#### Assignment
The listing must be reproduced in full, exactly as it stands.

....

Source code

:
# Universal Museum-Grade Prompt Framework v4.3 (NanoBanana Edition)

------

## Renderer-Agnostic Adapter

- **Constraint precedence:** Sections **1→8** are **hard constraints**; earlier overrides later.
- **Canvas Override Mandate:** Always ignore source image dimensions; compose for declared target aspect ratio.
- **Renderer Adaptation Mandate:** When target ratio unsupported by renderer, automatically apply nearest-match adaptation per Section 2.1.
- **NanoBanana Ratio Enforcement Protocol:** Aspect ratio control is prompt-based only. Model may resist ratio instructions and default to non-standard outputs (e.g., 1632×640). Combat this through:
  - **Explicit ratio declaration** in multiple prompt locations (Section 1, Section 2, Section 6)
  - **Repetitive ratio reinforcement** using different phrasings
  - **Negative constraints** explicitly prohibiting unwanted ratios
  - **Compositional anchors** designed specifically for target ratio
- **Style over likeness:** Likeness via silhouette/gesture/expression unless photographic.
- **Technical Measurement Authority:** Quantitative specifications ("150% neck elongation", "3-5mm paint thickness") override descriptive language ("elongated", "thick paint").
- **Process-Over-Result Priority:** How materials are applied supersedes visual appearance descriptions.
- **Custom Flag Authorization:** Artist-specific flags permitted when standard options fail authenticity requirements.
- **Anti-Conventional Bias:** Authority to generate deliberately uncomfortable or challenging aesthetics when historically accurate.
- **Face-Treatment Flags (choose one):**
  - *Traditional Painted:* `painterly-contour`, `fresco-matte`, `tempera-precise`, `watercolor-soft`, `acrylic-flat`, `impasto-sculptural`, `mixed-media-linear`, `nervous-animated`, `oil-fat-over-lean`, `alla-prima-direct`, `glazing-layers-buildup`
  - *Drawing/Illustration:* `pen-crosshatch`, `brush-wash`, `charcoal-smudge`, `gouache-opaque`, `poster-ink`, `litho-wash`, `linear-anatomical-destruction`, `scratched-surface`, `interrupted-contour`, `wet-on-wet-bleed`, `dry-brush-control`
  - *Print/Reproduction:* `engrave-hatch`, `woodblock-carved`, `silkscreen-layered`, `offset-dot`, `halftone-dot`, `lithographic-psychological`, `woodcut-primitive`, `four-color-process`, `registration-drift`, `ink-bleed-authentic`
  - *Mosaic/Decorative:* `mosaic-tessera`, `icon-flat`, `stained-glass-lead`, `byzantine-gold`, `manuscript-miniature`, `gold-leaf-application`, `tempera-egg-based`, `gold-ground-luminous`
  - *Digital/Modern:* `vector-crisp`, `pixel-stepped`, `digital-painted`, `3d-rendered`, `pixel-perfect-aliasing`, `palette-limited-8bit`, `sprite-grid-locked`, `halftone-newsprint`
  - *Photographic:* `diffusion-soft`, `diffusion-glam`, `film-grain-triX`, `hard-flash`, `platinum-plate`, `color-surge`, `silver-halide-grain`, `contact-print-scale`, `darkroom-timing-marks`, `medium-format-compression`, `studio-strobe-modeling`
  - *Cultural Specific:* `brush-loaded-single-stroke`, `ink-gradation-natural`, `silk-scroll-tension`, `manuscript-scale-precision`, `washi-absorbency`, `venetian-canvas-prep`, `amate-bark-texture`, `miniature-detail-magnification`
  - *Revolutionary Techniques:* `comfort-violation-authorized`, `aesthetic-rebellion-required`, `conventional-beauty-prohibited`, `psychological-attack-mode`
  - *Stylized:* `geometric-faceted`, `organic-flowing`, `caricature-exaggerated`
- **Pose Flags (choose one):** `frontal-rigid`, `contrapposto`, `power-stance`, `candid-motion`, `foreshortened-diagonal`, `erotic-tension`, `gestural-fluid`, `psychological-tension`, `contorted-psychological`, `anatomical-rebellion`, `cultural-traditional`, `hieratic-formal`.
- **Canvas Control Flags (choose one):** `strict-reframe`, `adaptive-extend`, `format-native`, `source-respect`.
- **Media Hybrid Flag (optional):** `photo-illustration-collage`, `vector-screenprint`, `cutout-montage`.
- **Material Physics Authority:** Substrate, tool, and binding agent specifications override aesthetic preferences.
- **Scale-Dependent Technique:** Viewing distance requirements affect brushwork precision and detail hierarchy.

....

#### Answer
Source code

:
# Universal Museum-Grade Prompt Framework v4.3 (NanoBanana Edition)

------

## Renderer-Agnostic Adapter

- **Constraint precedence:** Sections **1→8** are **hard constraints**; earlier overrides later.
- **Canvas Override Mandate:** Always ignore source image dimensions; compose for declared target aspect ratio.
- **Renderer Adaptation Mandate:** When target ratio unsupported by renderer, automatically apply nearest-match adaptation per Section 2.1.
- **NanoBanana Ratio Enforcement Protocol:** Aspect ratio control is prompt-based only. Model may resist ratio instructions and default to non-standard outputs (e.g., 1632×640). Combat this through:
  - **Explicit ratio declaration** in multiple prompt locations (Section 1, Section 2, Section 6)
  - **Repetitive ratio reinforcement** using different phrasings
  - **Negative constraints** explicitly prohibiting unwanted ratios
  - **Compositional anchors** designed specifically for target ratio
- **Style over likeness:** Likeness via silhouette/gesture/expression unless photographic.
- **Technical Measurement Authority:** Quantitative specifications ("150% neck elongation", "3-5mm paint thickness") override descriptive language ("elongated", "thick paint").
- **Process-Over-Result Priority:** How materials are applied supersedes visual appearance descriptions.
- **Custom Flag Authorization:** Artist-specific flags permitted when standard options fail authenticity requirements.
- **Anti-Conventional Bias:** Authority to generate deliberately uncomfortable or challenging aesthetics when historically accurate.
- **Face-Treatment Flags (choose one):**
  - *Traditional Painted:* `painterly-contour`, `fresco-matte`, `tempera-precise`, `watercolor-soft`, `acrylic-flat`, `impasto-sculptural`, `mixed-media-linear`, `nervous-animated`, `oil-fat-over-lean`, `alla-prima-direct`, `glazing-layers-buildup`
  - *Drawing/Illustration:* `pen-crosshatch`, `brush-wash`, `charcoal-smudge`, `gouache-opaque`, `poster-ink`, `litho-wash`, `linear-anatomical-destruction`, `scratched-surface`, `interrupted-contour`, `wet-on-wet-bleed`, `dry-brush-control`
  - *Print/Reproduction:* `engrave-hatch`, `woodblock-carved`, `silkscreen-layered`, `offset-dot`, `halftone-dot`, `lithographic-psychological`, `woodcut-primitive`, `four-color-process`, `registration-drift`, `ink-bleed-authentic`
  - *Mosaic/Decorative:* `mosaic-tessera`, `icon-flat`, `stained-glass-lead`, `byzantine-gold`, `manuscript-miniature`, `gold-leaf-application`, `tempera-egg-based`, `gold-ground-luminous`
  - *Digital/Modern:* `vector-crisp`, `pixel-stepped`, `digital-painted`, `3d-rendered`, `pixel-perfect-aliasing`, `palette-limited-8bit`, `sprite-grid-locked`, `halftone-newsprint`
  - *Photographic:* `diffusion-soft`, `diffusion-glam`, `film-grain-triX`, `hard-flash`, `platinum-plate`, `color-surge`, `silver-halide-grain`, `contact-print-scale`, `darkroom-timing-marks`, `medium-format-compression`, `studio-strobe-modeling`
  - *Cultural Specific:* `brush-loaded-single-stroke`, `ink-gradation-natural`, `silk-scroll-tension`, `manuscript-scale-precision`, `washi-absorbency`, `venetian-canvas-prep`, `amate-bark-texture`, `miniature-detail-magnification`
  - *Revolutionary Techniques:* `comfort-violation-authorized`, `aesthetic-rebellion-required`, `conventional-beauty-prohibited`, `psychological-attack-mode`
  - *Stylized:* `geometric-faceted`, `organic-flowing`, `caricature-exaggerated`
- **Pose Flags (choose one):** `frontal-rigid`, `contrapposto`, `power-stance`, `candid-motion`, `foreshortened-diagonal`, `erotic-tension`, `gestural-fluid`, `psychological-tension`, `contorted-psychological`, `anatomical-rebellion`, `cultural-traditional`, `hieratic-formal`.
- **Canvas Control Flags (choose one):** `strict-reframe`, `adaptive-extend`, `format-native`, `source-respect`.
- **Media Hybrid Flag (optional):** `photo-illustration-collage`, `vector-screenprint`, `cutout-montage`.
- **Material Physics Authority:** Substrate, tool, and binding agent specifications override aesthetic preferences.
- **Scale-Dependent Technique:** Viewing distance requirements affect brushwork precision and detail hierarchy.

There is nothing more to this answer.